**Work instruction**: Set down every entry below exactly as it stands.
· · · ·
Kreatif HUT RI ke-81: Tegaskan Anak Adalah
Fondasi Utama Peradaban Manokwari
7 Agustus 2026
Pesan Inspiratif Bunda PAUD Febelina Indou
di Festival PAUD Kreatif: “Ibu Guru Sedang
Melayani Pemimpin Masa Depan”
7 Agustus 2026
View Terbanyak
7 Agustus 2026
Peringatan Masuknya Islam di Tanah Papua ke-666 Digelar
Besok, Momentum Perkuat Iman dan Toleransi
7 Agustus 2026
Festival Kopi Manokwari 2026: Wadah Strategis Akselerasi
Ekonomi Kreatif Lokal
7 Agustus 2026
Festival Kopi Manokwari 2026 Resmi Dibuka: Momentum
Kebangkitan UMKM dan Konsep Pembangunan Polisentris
· · · ·
**Task response**:
Kreatif HUT RI ke-81: Tegaskan Anak Adalah
Fondasi Utama Peradaban Manokwari
7 Agustus 2026
Pesan Inspiratif Bunda PAUD Febelina Indou
di Festival PAUD Kreatif: “Ibu Guru Sedang
Melayani Pemimpin Masa Depan”
7 Agustus 2026
View Terbanyak
7 Agustus 2026
Peringatan Masuknya Islam di Tanah Papua ke-666 Digelar
Besok, Momentum Perkuat Iman dan Toleransi
7 Agustus 2026
Festival Kopi Manokwari 2026: Wadah Strategis Akselerasi
Ekonomi Kreatif Lokal
7 Agustus 2026
Festival Kopi Manokwari 2026 Resmi Dibuka: Momentum
Kebangkitan UMKM dan Konsep Pembangunan Polisentris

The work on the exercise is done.